All works well. Taking this bike into Lesotho for a bit of mountain bikepacking so itll get a good test in the next few weeks.

More info to follow but for now I think that if you're in the market for a $1000 bike this one is the one for you.

Just need to trim that damn steerer


----------



## tychay (Jul 25, 2017)

Good point. I added a pair of HyRds on mine (lower level $600 retail version which comes Claris) when I accidentally busted my Tektro's and couldn't wait for the replacement part to come in. These are really great upgrades since it allows them to use the cheaper and more versatile mechanical levers with only a little loss of braking power vs. full hydraulic (most notably in the rear where it doesn't matter much anyway).

Another suggestion (which I wish I followed) is to consider the OmniStrada instead of the Turino and then get touring tires. The Turino has too narrow rims for any decent tires so you have to replace the entire wheels, but the OmniStrada is the same as the Turino but with 23i tubeless ready rims. While you can't put on 23 or 25c racing slicks on those tires, you can do anything else.

Hope you're enjoying your ride!

I'll have to double check, but I think the wheels may actually be lighter too. It sure seems that way (bought omnistrada aftermarket later).


----------



## crhaag (May 15, 2020)

So I have to ask, long term thoughts on the turino?


----------



## tychay (Jul 25, 2017)

crhaag said:


> So I have to ask, long term thoughts on the turino?


Still a good bicycle. I use it for commuting and, because my wife now has my Cannondale Slate since her first triathlon last year, for off-road/gravel riding. I put around 1200 miles on it a year (of >2000 miles/year I put on all my bicycles), for the last four years. It needed a pretty big tune up last year (drivetrain replacement), which, TBH, cost almost as much as a new bicycle.

(As I mentioned, I got a set of wheels for the Omnistrada and put touring tires on it. Originally it was for commuting, but I converted them to tubeless with the original tires and now use them for offroad riding. The original wheels are back on for daily commuting.)
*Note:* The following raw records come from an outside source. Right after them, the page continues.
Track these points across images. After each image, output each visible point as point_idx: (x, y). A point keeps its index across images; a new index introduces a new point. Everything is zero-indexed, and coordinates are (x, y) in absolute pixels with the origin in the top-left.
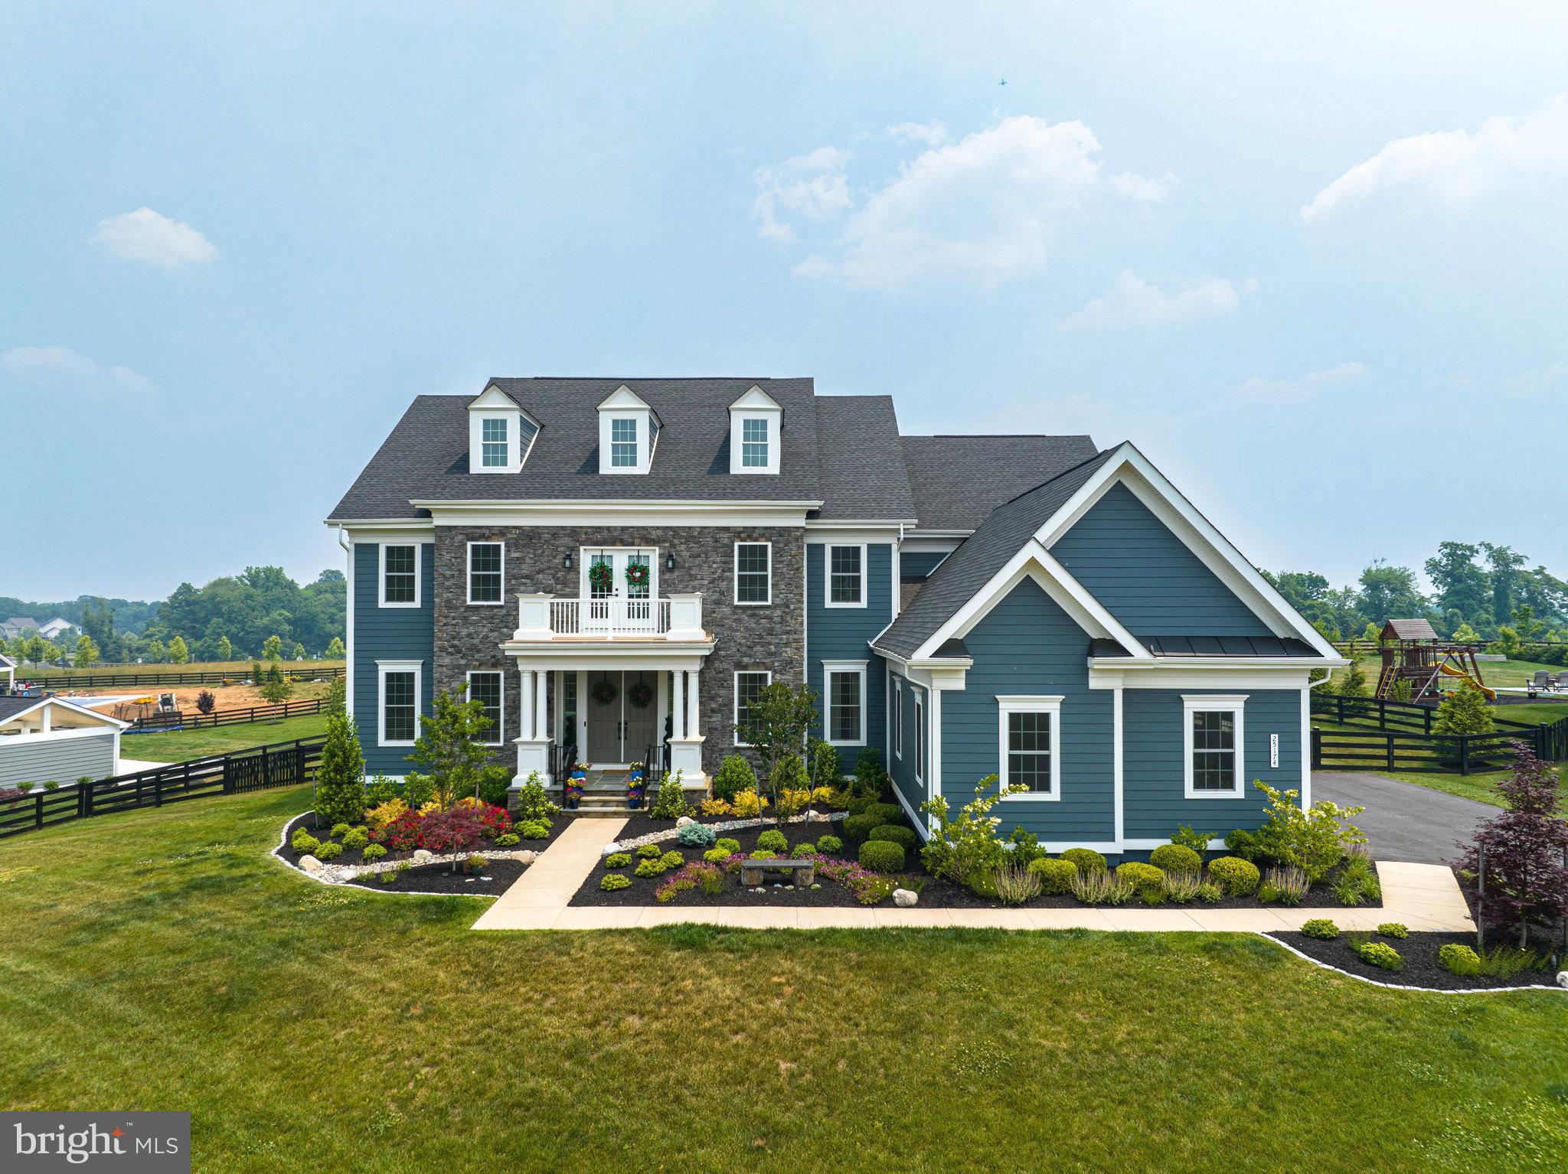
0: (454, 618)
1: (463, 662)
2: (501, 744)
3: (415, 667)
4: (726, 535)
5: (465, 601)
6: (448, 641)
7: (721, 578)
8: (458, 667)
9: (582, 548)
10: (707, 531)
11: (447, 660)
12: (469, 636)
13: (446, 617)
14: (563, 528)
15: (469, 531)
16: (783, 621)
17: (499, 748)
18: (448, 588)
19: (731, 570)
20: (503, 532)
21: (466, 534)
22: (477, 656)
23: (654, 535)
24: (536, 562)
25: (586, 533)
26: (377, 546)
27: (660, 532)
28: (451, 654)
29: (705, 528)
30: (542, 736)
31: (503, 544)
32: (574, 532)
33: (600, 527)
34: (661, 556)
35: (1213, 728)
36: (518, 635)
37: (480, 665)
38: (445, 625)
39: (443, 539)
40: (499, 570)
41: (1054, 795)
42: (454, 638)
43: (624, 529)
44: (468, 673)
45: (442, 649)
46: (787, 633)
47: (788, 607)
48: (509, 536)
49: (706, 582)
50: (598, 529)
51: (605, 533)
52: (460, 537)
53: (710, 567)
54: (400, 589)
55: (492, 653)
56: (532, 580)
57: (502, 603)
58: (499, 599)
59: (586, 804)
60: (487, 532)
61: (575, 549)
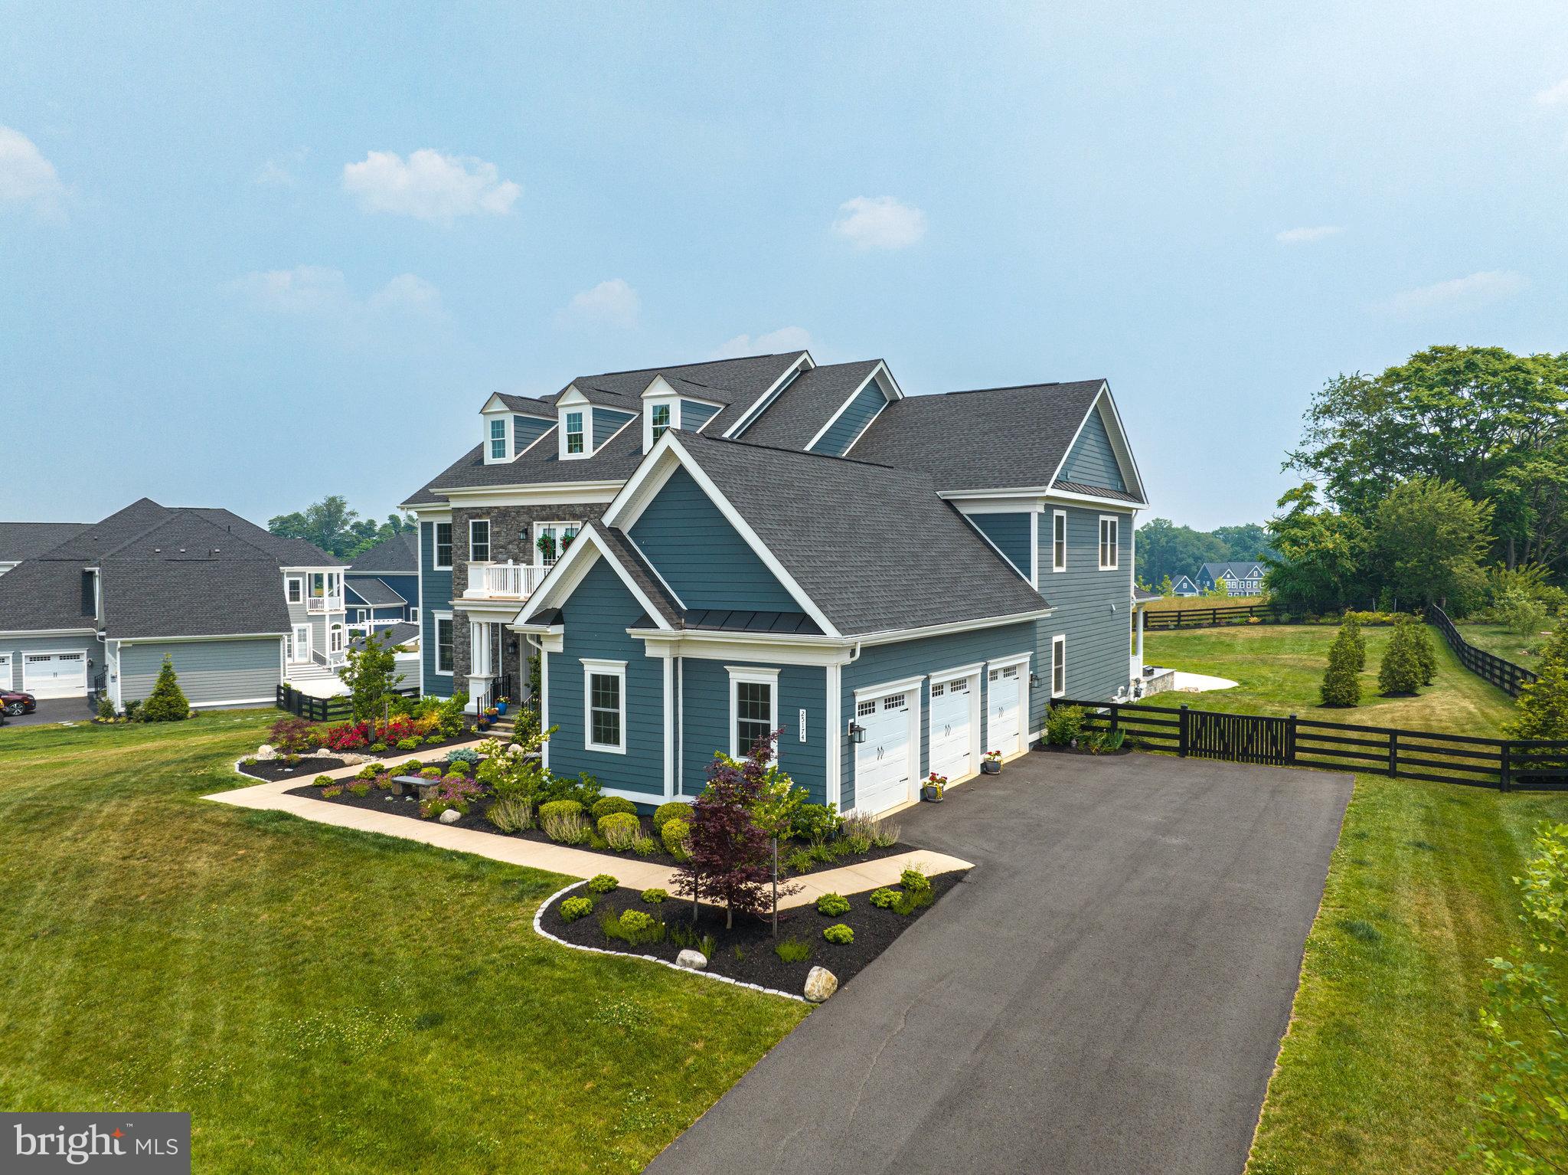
0: (463, 579)
5: (469, 563)
9: (534, 523)
13: (458, 578)
14: (522, 507)
15: (470, 511)
18: (459, 556)
20: (488, 511)
21: (469, 514)
23: (578, 511)
24: (508, 535)
25: (536, 511)
26: (432, 523)
27: (582, 509)
30: (486, 674)
31: (489, 521)
32: (529, 509)
33: (545, 506)
35: (754, 698)
36: (467, 594)
38: (458, 584)
39: (456, 518)
40: (487, 541)
41: (621, 749)
43: (559, 506)
48: (492, 514)
50: (543, 507)
51: (552, 510)
52: (466, 516)
54: (446, 556)
56: (505, 549)
58: (486, 561)
59: (496, 729)
60: (479, 511)
61: (530, 524)
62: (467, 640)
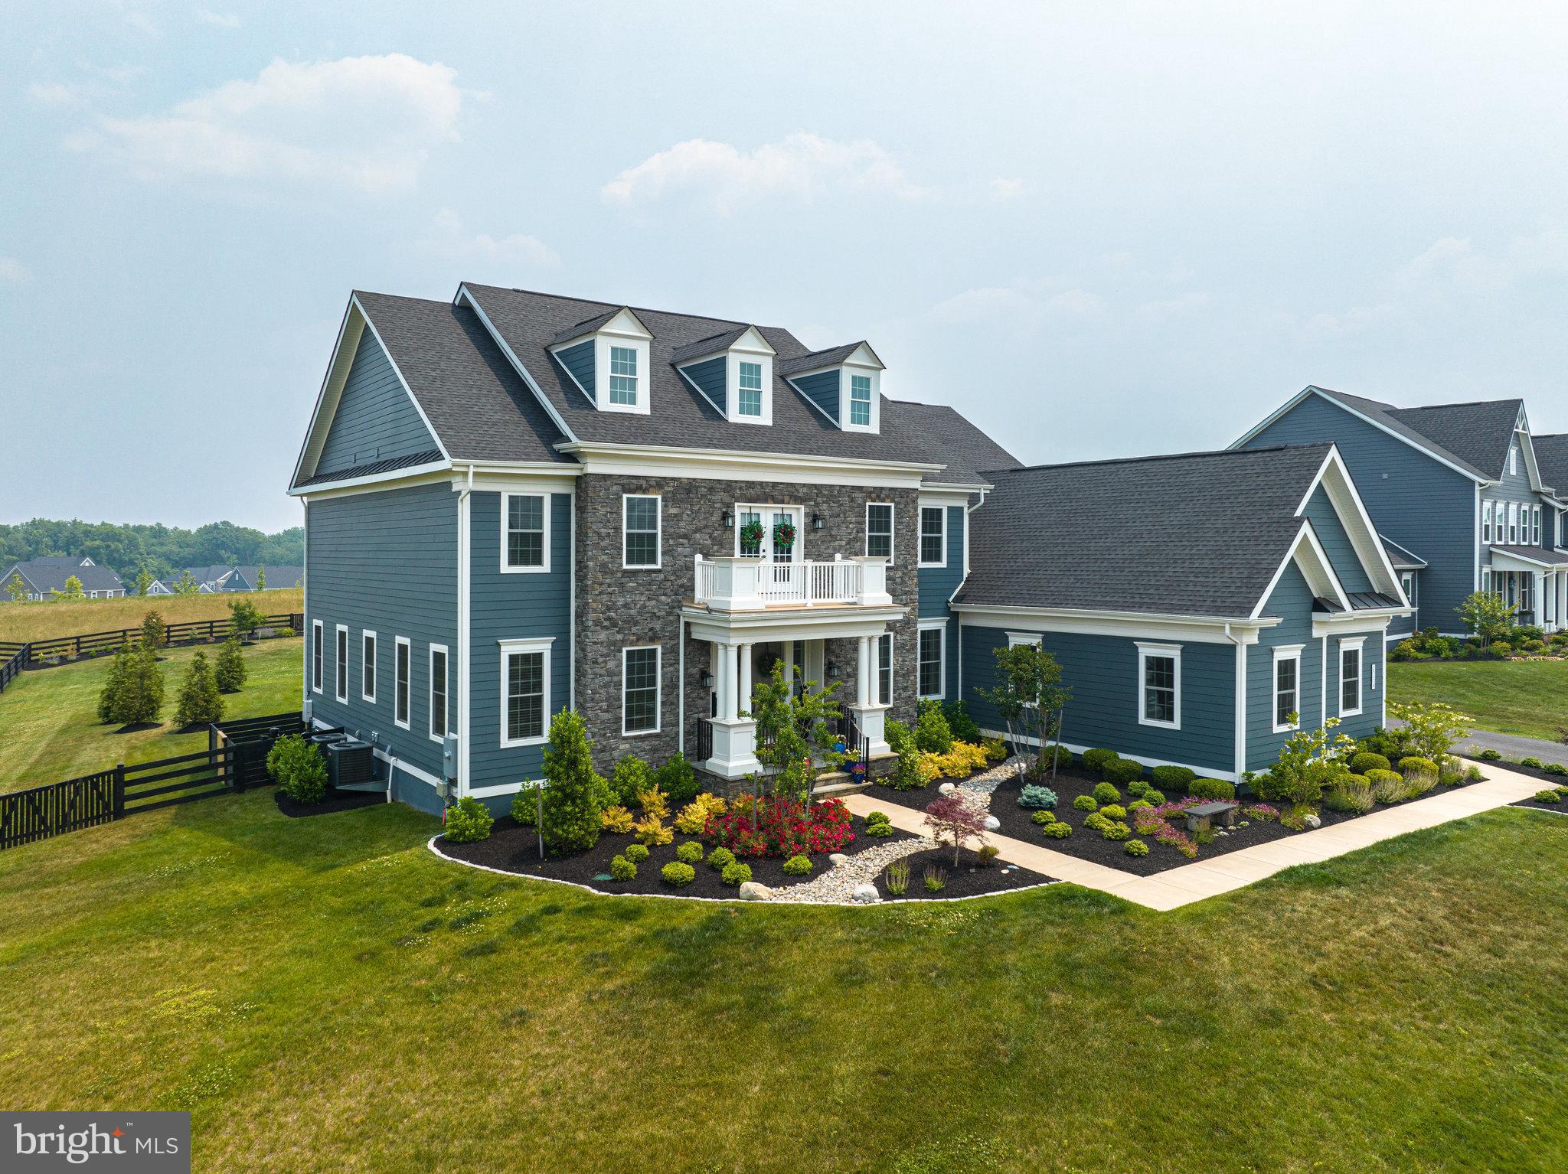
0: (609, 586)
1: (619, 637)
2: (658, 730)
3: (542, 646)
4: (860, 495)
5: (621, 565)
6: (603, 613)
7: (856, 540)
8: (614, 643)
9: (736, 504)
10: (844, 490)
11: (602, 636)
12: (626, 606)
13: (601, 584)
14: (719, 481)
15: (625, 481)
16: (903, 582)
17: (657, 736)
18: (604, 549)
19: (863, 531)
20: (660, 483)
21: (623, 486)
22: (634, 629)
23: (802, 491)
24: (694, 519)
25: (741, 488)
26: (498, 494)
27: (805, 490)
28: (606, 628)
29: (843, 486)
31: (659, 498)
32: (729, 486)
33: (753, 482)
34: (806, 515)
37: (638, 640)
38: (601, 593)
39: (597, 489)
40: (655, 528)
42: (609, 609)
43: (775, 485)
44: (624, 650)
45: (597, 623)
46: (906, 593)
47: (906, 568)
48: (667, 488)
49: (844, 543)
50: (751, 484)
51: (758, 488)
52: (615, 488)
53: (847, 527)
54: (525, 549)
55: (650, 626)
56: (689, 540)
57: (659, 566)
58: (654, 562)
60: (644, 483)
61: (730, 506)
62: (616, 679)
One thing to note is the following are all the same bicycle:

*Turino*
*Omnistrada*: this is the Turino with wider tubeless ready tires.
*Fantom*: this is a tweak to the Turino design where the rear brake cable is up top, original for cyclocross
*Century Ti*: Same frame geometry but it titanium instead of aluminum
*Century*: Same frame geometry but in carbon fibre instead of aluminum. Also cable routing is internal (see below)
*Whipshot*: Same as the "new" Turino but with gravel components (and tires/wheels to match).

Note there are new models starting in 2019 where the frames have been tweaked to have the cable route internally instead of externally. They also added a slot for an internally routed dropper post. I know this because my cousin bought one (I think it was called the Whipshot) and I noticed these design tweaks in the new model. I do not know the exact year they switched it, and some of the current models sold still use the old frame design. Be aware before purchasing if that is a factor — the geometry remains the same.

Overall, the biggest problem I have with the design is that it has a "semi-compact" frame design, which I think is a bit too old/big. Newer road bicycles use a compact design, which comes from the mountain bicycle world. BikesDirect does not use that design in the high end — they sell a flat bar "Strada" that uses a more compact geometry, and their mountain bicycles have compact geometry. The semi-compact design is about 15 years old at this point, making it pretty reliable. The problem with the design is the top tube is very high and the design space is more limited. New high end road bicycles will have a more compact frame meaning there is less need for as many sizes and they can make the frame more aero by dropping the seat stays to reduce the wind profile, etc.

My only real regret is that I didn't get higher end components and frame (e.g. a Century Ti with maybe Ultegra components). At the time, my reasoning was I was doing a lot of commuting on a Trek Madone and local streets were tearing it apart, I wanted a $500 "beater" (I think I saved $100 by getting a factory second from BikeIsland) for daily commutes. It works great for that, but it has become my primary bicycle for all but long 50mile+ road rides, including offroad rides. While I have the money, I don't have the apartment space now that both of us cycle heavily.

My general opinion for most people is they buy the Whipshot as a gravel setup offers the best combination for a variety of terrain types. With gravel, you can keep up to a weekend road ride with only a small bit of extra work and do offroad trails that most mountain bicycles before the mid 1990's did (e.g. anything not "enduro" or "downhill"). It will be sturdy enough for any city streets.

As an example, because I have a cheap "Claris" drivetrain on my Turino, there is no clutch like on the Cannondale Slate or my cousin's Whipshot. When I descend a fire road, I can hear the chain slap my chainstays all the way down, just like it did in the early 1990's. My brakes need a lot of tweaking because even though they are HyRd's, they aren't fully hydraulic so I have to account for the cable stretch over the years _in addition to _bleeding the brakes every couple years. I also could only convert the offroad tires to tubeless (my wife's Slate has two tubeless wheelsets: the offroad ones it came with and the onroad carbon set I purchased for her triathlons). No reason to suffer/compromise today, IMO.

I hope this helps you make a good purchase.


----------